About this exercise –
Write each entry out again exactly, with nothing omitted.

Data shown –
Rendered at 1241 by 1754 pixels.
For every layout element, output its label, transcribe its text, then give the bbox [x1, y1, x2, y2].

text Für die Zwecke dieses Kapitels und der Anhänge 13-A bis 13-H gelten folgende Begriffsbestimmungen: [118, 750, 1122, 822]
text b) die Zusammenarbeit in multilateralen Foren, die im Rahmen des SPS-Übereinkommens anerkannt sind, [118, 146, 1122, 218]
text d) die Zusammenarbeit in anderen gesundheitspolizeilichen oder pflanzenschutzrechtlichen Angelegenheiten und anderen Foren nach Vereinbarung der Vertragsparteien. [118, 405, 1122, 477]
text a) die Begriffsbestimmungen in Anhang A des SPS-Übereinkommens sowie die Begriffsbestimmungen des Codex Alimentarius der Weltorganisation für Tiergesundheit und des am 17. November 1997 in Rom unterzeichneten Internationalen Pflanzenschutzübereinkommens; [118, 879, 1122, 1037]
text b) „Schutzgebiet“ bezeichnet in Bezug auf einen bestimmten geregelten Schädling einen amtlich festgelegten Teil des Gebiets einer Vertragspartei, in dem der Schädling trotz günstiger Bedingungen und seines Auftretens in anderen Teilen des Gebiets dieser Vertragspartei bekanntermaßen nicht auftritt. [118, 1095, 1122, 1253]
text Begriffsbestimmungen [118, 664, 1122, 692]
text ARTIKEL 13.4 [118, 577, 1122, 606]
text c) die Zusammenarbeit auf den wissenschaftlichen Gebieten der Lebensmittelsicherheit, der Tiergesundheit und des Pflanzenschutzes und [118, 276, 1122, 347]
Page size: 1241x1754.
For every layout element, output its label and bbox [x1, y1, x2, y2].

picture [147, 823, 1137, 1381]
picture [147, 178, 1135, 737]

Written reply –
Rendered at 1241 by 1754 pixels.
For every layout element, output its label, transcribe its text, then give the bbox [x1, y1, x2, y2].

text Für die Zwecke dieses Kapitels und der Anhänge 13-A bis 13-H gelten folgende Begriffsbestimmungen: [118, 750, 1122, 822]
text b) die Zusammenarbeit in multilateralen Foren, die im Rahmen des SPS-Übereinkommens anerkannt sind, [118, 146, 1122, 218]
text d) die Zusammenarbeit in anderen gesundheitspolizeilichen oder pflanzenschutzrechtlichen Angelegenheiten und anderen Foren nach Vereinbarung der Vertragsparteien. [118, 405, 1122, 477]
text a) die Begriffsbestimmungen in Anhang A des SPS-Übereinkommens sowie die Begriffsbestimmungen des Codex Alimentarius der Weltorganisation für Tiergesundheit und des am 17. November 1997 in Rom unterzeichneten Internationalen Pflanzenschutzübereinkommens; [118, 879, 1122, 1037]
text b) „Schutzgebiet“ bezeichnet in Bezug auf einen bestimmten geregelten Schädling einen amtlich festgelegten Teil des Gebiets einer Vertragspartei, in dem der Schädling trotz günstiger Bedingungen und seines Auftretens in anderen Teilen des Gebiets dieser Vertragspartei bekanntermaßen nicht auftritt. [118, 1095, 1122, 1253]
text Begriffsbestimmungen [118, 664, 1122, 692]
text ARTIKEL 13.4 [118, 577, 1122, 606]
text c) die Zusammenarbeit auf den wissenschaftlichen Gebieten der Lebensmittelsicherheit, der Tiergesundheit und des Pflanzenschutzes und [118, 276, 1122, 347]
Page size: 1241x1754.
For every layout element, output its label and bbox [x1, y1, x2, y2].

picture [147, 823, 1137, 1381]
picture [147, 178, 1135, 737]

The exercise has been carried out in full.